Copy every line of the following data word for word, keeping each line's original language, spelling, and punctuation.

Material supplied Start Marker

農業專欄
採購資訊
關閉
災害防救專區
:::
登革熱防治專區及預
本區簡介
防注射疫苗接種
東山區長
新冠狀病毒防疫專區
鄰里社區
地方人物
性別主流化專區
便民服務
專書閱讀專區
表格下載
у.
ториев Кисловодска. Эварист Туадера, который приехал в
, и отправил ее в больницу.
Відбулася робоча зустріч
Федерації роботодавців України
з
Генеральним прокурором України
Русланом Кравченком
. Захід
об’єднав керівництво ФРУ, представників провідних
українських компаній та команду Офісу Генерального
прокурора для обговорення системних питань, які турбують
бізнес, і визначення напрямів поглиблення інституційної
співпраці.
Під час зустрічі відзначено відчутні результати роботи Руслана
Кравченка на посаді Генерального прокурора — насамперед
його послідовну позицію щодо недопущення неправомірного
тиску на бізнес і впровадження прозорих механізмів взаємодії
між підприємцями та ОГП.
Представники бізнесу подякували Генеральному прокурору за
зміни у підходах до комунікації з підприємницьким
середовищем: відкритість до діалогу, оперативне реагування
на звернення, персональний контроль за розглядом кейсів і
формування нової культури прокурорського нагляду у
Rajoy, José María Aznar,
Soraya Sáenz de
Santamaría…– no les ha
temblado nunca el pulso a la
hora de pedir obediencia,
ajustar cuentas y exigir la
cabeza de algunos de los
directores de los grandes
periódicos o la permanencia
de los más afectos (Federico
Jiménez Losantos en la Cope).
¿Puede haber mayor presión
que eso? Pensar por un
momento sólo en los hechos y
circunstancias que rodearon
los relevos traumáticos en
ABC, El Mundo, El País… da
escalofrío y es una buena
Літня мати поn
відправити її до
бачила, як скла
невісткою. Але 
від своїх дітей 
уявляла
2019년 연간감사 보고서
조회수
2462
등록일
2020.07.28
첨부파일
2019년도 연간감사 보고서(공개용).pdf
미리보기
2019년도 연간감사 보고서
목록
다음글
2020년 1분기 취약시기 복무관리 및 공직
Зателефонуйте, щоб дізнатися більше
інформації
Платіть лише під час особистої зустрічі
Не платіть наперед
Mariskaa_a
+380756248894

Material supplied End Marker

### Output below
農業專欄
採購資訊
關閉
災害防救專區
:::
登革熱防治專區及預
本區簡介
防注射疫苗接種
東山區長
新冠狀病毒防疫專區
鄰里社區
地方人物
性別主流化專區
便民服務
專書閱讀專區
表格下載
у.
ториев Кисловодска. Эварист Туадера, который приехал в
, и отправил ее в больницу.
Відбулася робоча зустріч
Федерації роботодавців України
з
Генеральним прокурором України
Русланом Кравченком
. Захід
об’єднав керівництво ФРУ, представників провідних
українських компаній та команду Офісу Генерального
прокурора для обговорення системних питань, які турбують
бізнес, і визначення напрямів поглиблення інституційної
співпраці.
Під час зустрічі відзначено відчутні результати роботи Руслана
Кравченка на посаді Генерального прокурора — насамперед
його послідовну позицію щодо недопущення неправомірного
тиску на бізнес і впровадження прозорих механізмів взаємодії
між підприємцями та ОГП.
Представники бізнесу подякували Генеральному прокурору за
зміни у підходах до комунікації з підприємницьким
середовищем: відкритість до діалогу, оперативне реагування
на звернення, персональний контроль за розглядом кейсів і
формування нової культури прокурорського нагляду у
Rajoy, José María Aznar,
Soraya Sáenz de
Santamaría…– no les ha
temblado nunca el pulso a la
hora de pedir obediencia,
ajustar cuentas y exigir la
cabeza de algunos de los
directores de los grandes
periódicos o la permanencia
de los más afectos (Federico
Jiménez Losantos en la Cope).
¿Puede haber mayor presión
que eso? Pensar por un
momento sólo en los hechos y
circunstancias que rodearon
los relevos traumáticos en
ABC, El Mundo, El País… da
escalofrío y es una buena
Літня мати поn
відправити її до
бачила, як скла
невісткою. Але 
від своїх дітей 
уявляла
2019년 연간감사 보고서
조회수
2462
등록일
2020.07.28
첨부파일
2019년도 연간감사 보고서(공개용).pdf
미리보기
2019년도 연간감사 보고서
목록
다음글
2020년 1분기 취약시기 복무관리 및 공직
Зателефонуйте, щоб дізнатися більше
інформації
Платіть лише під час особистої зустрічі
Не платіть наперед
Mariskaa_a
+380756248894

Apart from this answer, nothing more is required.